## TASKS TO CARRY OUT
**1)** Answer these from the passage on normalizing the wave function:
(a) What does the normalization condition fix about the constant A, and what does it leave undetermined?
(b) What might a wave function whose integral is infinite represent?
(c) What does the identically null wave function represent?
**2)** Replace "largest" with "greatest" in the entries starting at the first one and ending at the line containing "Does the chart contain stacked bars?", and give back only those lines with everything else unchanged.

## PAGE TEXT
******

The Scroedinger equation is a linear partial differential equation. As such, if ${\Psi(x,t)}$ is a solution to it, then ${A\Psi(x,t)}$ (where ${A}$ is a complex constant) also is a solution.

Does this mean that a physical problem has an infinite number of solutions in Quantum Mechanics? It doesn’t! The thing is that besides the The Scroedinger equation one also has condition 11 to take into account. Stating 11 for the wave function:

$\displaystyle \int_{-\infty}^{+\infty}|\Psi (x,t)|^2dx=1 \ \ \ \ \ (15)$

The previous equations states the quite obvious fact that the particle under study has to be in some place at a given instant.

Since ${A}$ was a complex constant the normalization condition fixes ${A}$ in absolute value but can’t tell us nothing regarding its phase. Apparently once again one is haunted with the perspective of having an infinite number of solutions to any given physical problem. The things is that this time the phase doesn’t carry any physical significance (a fact that will be demonstrated later) and thus we actually have just one physical solution.

In the previous discussion one is obviously assuming that the wave function is normalizable. That is to say that the function doesn’t blow up and vanishes quickly enough at infinity so that the integral being computed makes sense.

At this level it is customary to say that these wave functions don’t represent physical states but that isn’t exactly true. A wave function that isn’t normalizable because integral is infinite might represent a beam of particles in a scattering experiment. The fact that the integral diverges to infinity can then be said to represent the fact that beam is composed by an infinite amount of particles.

While the identically null wave function represents the absence of particles.

A question that now arises has to do with the consistency of our normalization and this is a very sensible question. The point is that we normalize the Schroedinger equation for a given time instant, so how does one know that the normalization holds for other times?

Let us look into the time evolution of our normalization condition 15.

******

Records in a dataset:
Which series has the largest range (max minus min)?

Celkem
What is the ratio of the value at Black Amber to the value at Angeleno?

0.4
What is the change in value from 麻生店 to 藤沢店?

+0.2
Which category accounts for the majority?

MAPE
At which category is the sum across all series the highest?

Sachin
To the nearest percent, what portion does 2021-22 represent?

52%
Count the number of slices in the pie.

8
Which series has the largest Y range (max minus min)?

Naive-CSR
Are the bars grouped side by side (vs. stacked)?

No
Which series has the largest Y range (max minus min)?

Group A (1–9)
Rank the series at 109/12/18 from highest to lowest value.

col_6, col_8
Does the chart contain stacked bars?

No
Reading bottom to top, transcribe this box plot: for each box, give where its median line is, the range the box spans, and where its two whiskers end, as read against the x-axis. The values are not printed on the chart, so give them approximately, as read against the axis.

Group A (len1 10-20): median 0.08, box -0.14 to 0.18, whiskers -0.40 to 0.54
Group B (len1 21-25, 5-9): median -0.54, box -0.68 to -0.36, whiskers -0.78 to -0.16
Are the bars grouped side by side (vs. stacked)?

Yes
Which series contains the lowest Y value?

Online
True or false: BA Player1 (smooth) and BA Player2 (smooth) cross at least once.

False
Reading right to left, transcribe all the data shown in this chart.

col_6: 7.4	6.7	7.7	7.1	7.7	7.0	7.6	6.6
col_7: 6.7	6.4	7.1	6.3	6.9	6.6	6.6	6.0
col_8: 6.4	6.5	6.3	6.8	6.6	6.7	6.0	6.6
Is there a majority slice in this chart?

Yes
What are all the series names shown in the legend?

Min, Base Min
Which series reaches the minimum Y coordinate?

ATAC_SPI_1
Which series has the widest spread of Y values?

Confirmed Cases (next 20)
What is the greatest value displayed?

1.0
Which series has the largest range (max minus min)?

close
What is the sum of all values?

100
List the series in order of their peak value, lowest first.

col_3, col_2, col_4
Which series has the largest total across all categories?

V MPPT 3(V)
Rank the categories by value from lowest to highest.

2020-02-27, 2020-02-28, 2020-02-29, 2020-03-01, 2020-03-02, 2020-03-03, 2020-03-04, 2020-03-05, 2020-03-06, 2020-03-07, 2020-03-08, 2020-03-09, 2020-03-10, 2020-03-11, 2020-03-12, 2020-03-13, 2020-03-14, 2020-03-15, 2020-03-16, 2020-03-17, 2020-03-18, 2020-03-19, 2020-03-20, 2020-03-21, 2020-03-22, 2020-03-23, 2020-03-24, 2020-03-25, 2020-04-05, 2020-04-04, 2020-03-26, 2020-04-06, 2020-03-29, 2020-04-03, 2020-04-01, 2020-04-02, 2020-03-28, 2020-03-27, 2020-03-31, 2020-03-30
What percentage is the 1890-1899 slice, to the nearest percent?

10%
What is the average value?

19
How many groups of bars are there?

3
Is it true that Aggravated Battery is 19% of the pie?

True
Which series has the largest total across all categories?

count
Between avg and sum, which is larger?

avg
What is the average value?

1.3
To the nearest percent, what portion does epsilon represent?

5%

******

## ANSWERS FOR THE EXERCISE
**1)**
(a) It fixes A in absolute value but tells nothing about its phase.
(b) A beam of particles in a scattering experiment.
(c) The absence of particles.

**2)**
Which series has the greatest range (max minus min)?

Celkem
What is the ratio of the value at Black Amber to the value at Angeleno?

0.4
What is the change in value from 麻生店 to 藤沢店?

+0.2
Which category accounts for the majority?

MAPE
At which category is the sum across all series the highest?

Sachin
To the nearest percent, what portion does 2021-22 represent?

52%
Count the number of slices in the pie.

8
Which series has the greatest Y range (max minus min)?

Naive-CSR
Are the bars grouped side by side (vs. stacked)?

No
Which series has the greatest Y range (max minus min)?

Group A (1–9)
Rank the series at 109/12/18 from highest to lowest value.

col_6, col_8
Does the chart contain stacked bars?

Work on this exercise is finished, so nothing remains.